■ SOURCE EXTRACT
*Or why we should all worship the ground we walk on
Tamsyn Jones has written an evocative cover story for the latest issue of E/The Environmental Magazin which succinctly argues that our future depends on our looking after it. [The photograph is an outtake from the cover photoshoot by Jon Moe.]
“It’s one of nature’s most perfect contradictions”, says Tamsyn, “a substance that is ubiquitous but unseen; humble but essential; surprisingly strong but profoundly fragile. It nurtures life and death; undergirds cities, forests and oceans; and feeds all terrestrial life on Earth.”
“It is a substance few people understand and most take for granted. Yet, it is arguably one of Earth’s most critical natural resources—and humans, quite literally, owe to it their very existence.From the food we eat to the clothes we wear to the air we breathe, humanity depends upon the dirt beneath our feet.

■ Stored items

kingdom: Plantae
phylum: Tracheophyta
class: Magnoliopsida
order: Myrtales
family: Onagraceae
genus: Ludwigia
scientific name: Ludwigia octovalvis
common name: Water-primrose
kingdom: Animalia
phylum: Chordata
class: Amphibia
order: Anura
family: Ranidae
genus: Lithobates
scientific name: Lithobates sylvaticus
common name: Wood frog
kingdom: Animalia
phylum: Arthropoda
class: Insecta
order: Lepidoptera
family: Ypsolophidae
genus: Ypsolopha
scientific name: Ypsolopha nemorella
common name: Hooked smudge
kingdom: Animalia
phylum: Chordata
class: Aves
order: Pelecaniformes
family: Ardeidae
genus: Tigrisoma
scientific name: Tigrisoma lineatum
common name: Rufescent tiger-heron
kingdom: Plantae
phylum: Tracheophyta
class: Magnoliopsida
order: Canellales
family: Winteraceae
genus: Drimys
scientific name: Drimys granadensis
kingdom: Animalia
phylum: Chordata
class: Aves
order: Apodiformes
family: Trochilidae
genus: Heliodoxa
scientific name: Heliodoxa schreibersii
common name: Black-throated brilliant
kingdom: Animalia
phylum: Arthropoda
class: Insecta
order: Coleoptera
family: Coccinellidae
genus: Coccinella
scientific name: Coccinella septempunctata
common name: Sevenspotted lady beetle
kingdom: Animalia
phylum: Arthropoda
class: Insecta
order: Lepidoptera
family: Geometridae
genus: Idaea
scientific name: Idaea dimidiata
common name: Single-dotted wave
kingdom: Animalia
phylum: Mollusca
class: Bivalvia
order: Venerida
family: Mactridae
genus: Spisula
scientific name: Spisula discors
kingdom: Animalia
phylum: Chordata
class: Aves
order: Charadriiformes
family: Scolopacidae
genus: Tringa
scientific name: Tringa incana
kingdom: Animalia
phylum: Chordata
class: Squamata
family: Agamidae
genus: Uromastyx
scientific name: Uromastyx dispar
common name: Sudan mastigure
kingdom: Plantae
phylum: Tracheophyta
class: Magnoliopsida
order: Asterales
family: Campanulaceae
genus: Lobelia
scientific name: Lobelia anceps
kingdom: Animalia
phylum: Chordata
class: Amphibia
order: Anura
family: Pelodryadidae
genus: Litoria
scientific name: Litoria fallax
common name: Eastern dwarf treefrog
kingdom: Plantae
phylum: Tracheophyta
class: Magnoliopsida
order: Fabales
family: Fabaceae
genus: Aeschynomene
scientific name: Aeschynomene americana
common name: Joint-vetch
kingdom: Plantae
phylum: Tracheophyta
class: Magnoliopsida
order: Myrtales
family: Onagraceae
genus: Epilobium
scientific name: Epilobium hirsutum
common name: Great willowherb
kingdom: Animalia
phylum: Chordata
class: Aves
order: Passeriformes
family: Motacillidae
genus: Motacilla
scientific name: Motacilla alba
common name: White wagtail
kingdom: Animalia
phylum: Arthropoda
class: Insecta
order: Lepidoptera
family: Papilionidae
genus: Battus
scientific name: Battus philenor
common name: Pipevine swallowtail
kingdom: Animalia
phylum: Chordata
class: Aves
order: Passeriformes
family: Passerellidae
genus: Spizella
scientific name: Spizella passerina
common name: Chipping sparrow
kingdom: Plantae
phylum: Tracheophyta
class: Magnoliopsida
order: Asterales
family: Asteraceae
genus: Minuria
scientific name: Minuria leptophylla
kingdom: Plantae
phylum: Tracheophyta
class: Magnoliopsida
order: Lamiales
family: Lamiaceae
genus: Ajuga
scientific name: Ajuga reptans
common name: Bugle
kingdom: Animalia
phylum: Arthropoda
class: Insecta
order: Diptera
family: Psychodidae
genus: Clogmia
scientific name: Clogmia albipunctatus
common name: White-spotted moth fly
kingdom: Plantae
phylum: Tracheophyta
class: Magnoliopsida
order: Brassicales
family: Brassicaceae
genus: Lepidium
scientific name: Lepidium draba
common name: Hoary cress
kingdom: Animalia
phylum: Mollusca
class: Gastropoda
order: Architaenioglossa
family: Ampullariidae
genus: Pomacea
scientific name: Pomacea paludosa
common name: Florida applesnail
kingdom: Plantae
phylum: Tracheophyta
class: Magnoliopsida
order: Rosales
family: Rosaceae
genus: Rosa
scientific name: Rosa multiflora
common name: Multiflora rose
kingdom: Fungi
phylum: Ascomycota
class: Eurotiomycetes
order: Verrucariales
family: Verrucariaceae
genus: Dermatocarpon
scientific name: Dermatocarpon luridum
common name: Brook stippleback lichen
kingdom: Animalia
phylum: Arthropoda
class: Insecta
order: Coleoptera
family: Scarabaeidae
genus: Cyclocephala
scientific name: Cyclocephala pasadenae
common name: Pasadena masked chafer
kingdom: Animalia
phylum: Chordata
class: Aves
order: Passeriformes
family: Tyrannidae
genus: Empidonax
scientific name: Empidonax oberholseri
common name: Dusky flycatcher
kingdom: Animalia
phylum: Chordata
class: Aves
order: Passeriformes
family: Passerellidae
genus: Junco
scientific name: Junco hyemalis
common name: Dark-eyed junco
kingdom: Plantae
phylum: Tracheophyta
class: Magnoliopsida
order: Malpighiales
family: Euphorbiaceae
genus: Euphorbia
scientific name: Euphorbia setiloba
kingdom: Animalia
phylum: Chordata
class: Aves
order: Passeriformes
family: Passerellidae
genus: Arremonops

■ USING THE INFORMATION
a – In the piece on soil, what does Tamsyn say the substance feeds?
b – Write the next few sentences of the piece on soil, picking up right after its last line.

■ ANSWERS BY TASK
a – All terrestrial life on Earth.

b –
“Gardeners understand this intuitively; to them, the saying “cherish the soil” is gospel. But for the better part of society, dirt barely gets a sideways glance.
“To most, it’s just part of the background, something so obvious it’s ignored.
“Even among the environmentally minded, soil sags well below the radar of important causes. But the relationship between soil quality and other aspects of environmental health is intricately entwined.
“What’s more, it’s a relationship that encompasses a vast swath of territory, from agricultural practices to global climate change, and from the well being of oceans to that of people.
“Despite humankind’s long relationship with soil, the stuff remains a mystery.
Even our language manages to maligns it. Somehow, “dirt” has acquired a bad reputation. And it’s been codified in some of our most common idioms, with people described as “dirty rotten scoundrels,” “poor as dirt” or “dirtbags.”
“The modern word “dirt” itself descends from the less than complimentary Old English word “drit,” meaning “excrement.” Instead of marveling at the mystery of soil, we have mocked it, by dredging and paving; desiccating and polluting; and working it to exhaustion.
“Now our poor husbandry of this essential resource is catching up with us, in the form of disconcertingly rapid erosion and loss of farmland, widespread agricultural pollution, damage to fisheries, and alarming levels of pesticides and other chemicals building up in our bodies.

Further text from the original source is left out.